Christians should be very poor at being boastful or arrogant

The Bible frequently stresses the necessity of being humble:

  • 1 Kings 3:7 “I am but a little child: I know not how to go out or 
    come in”
  • Ezra 9:13 “Thou our God hast punished us less than our iniquities deserve”
  • Proverbs 30:2 “ Surely I am more stupid than any man” 
  • 2 Corinthians 3:5 “Not that we are adequate in ourselves to consider anything as coming from ourselves, but our adequacy is from God”
  • 1 Timothy 1:15 “Christ Jesus came into the world to save sinners, among whom I am foremost of all”

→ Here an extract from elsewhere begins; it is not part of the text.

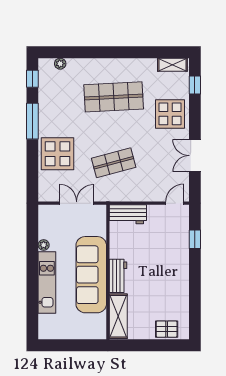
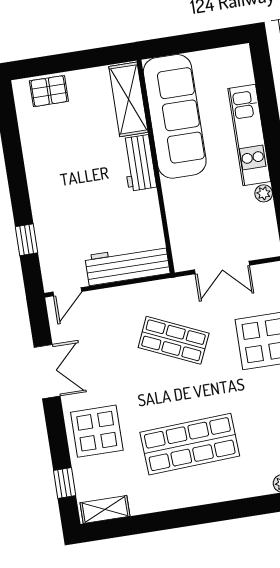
shop shelf: (114, 163) -> (174, 340), turned 39
workbench: (128, 214) -> (127, 264), width x1.38
sofa: (91, 275) -> (175, 116), moved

Our encounter and obedience to the gospel message has been the best thing that ever happened to us. Besides all the benefits of eternal life and the forgiveness of our sins, this encounter has brought us back to reality. It is far more difficult to be over-confident once we have owned up to the ugliness of our own sins. Our “better judgment” and “feelings” did not lead us in the right direction. Our instincts were not always right, and the opinions of others that we followed, even the opinions of famous authors or personalities often turned out to be dead wrong as well. In addition, dealing honestly with our sins has likewise delivered us from ignorance and has brought us a wealth of knowledge.

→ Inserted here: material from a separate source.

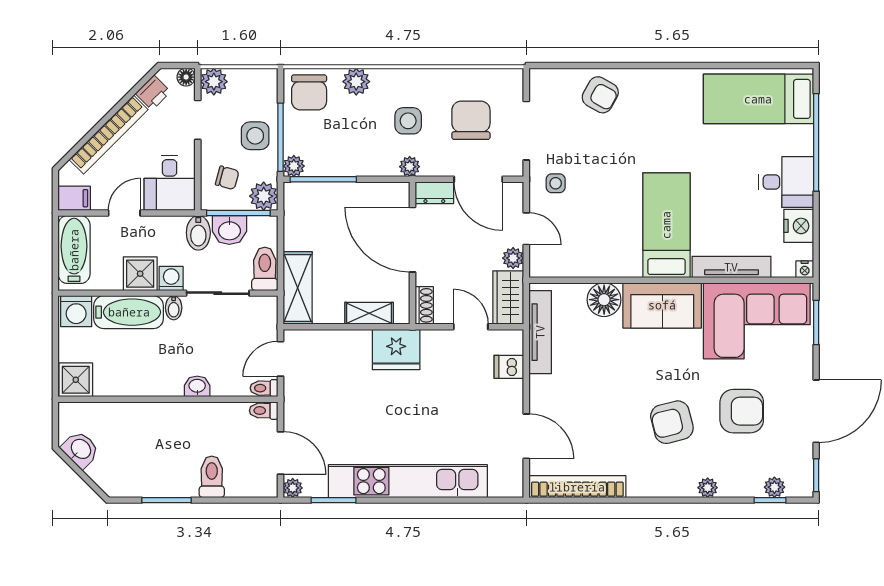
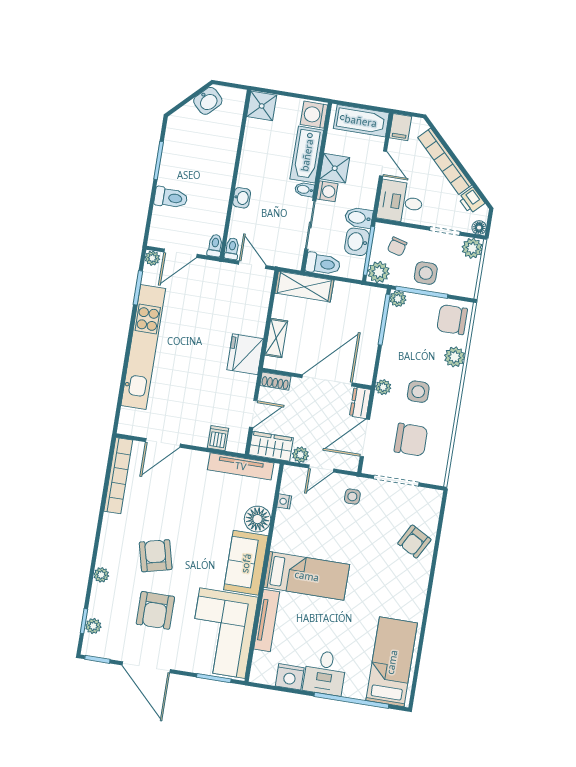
nightstand: (805, 269) -> (284, 501), moved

Our society often assumes that the person who lives in the big city is the more knowledgeable person, yet living in the big city can often lead to a very culturally narrow field of knowledge. Time magazine ran an article about the lack of religion in some parts of America, it included a story of a couple who came to see an Episcopal priest after they had been to a service, and asked the question, “Our teenage son wants to know who the man is hanging on the plus sign”. Eric Metaxas, who has written two biographies and 30 children’s books noted that four years ago, Dick Cavett, a former talk show host, walked into a Park Avenue bistro. Metaxas notes, “Cavett is totally brilliant, knows everything there is know about everything – except that he has lived in New York City since he left Yale in the late 50’s, so he has been part of the epicenter of secular culture”. In this Bistro, Metaxas has a chance to introduce Cavett to a priest who was also an intellectual. Cavett then asks the question, “Where does the Golden Rule come from?” (World Magazine, August 1, 2009, p. 24). The lesson is that intellectuals in big cities who seem to know everything are often completely ignorant of the eternal and consequential concepts that Christians know incredibly well.

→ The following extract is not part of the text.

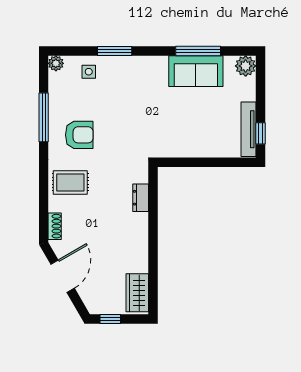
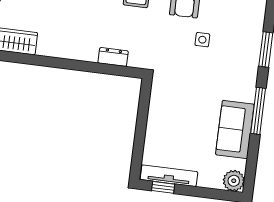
window: (198, 51) -> (258, 111), moved
side table: (89, 72) -> (202, 40), moved

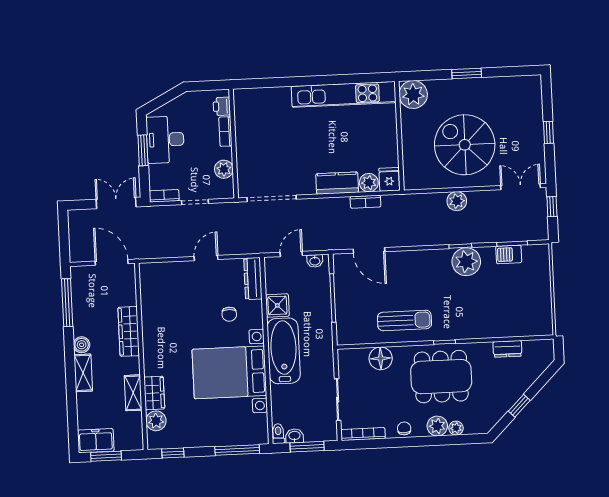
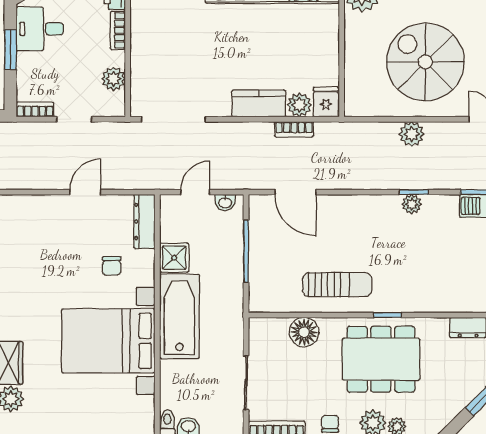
desk: (165, 140) -> (40, 29), width x0.73
plant: (466, 262) -> (412, 204), width x0.53, depth x0.53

Christians should be very poor at keeping to themselves

When I was traveling in Tennessee we spent some time in an area inhabited by various Amish families and we even visited a store owned by an Amish family. To my disappointment, the people who ran the store did not seem friendly nor did they even try to convert me. I was actually offended by this. I thought to myself, “If they really believe they have the truth, why are they not trying to share it with me? Are they completely unconcerned about my soul? Or, do they think that I am not worth the trouble?” It seems that we have a good number of people in our world, both religious and secular, who prefer to keep to themselves, yet Christians should have a hard time withdrawing. “He was reasoning in the synagogue with the Jews and the God-fearing Gentiles, and in the market place every day with those who happened to be present” (Acts 17:17). I need to remind myself that evangelism is not about me being uncomfortable, rather, it is all about having the same care and compassion for the lost that God does. If I really did not care what happened to others I would not be trying to reach them. So people should feel almost flattered when we try to reach out to them, because it means that someone cares about what happens to them, and believes them to have eternal value. I am reminded of Jeremiah when he thought about giving up and just remaining quiet and keeping to himself – he felt as if he almost blew himself up (Jeremiah 20:9). Likewise, Christians are often extremely poor at quietly sitting on the sidelines and not being involved. If you can only briefly self sorry for yourself , and can only remain quiet with the gospel for a short period and always find yourself getting back into the fray for what’s right – then you are likely doing just fine.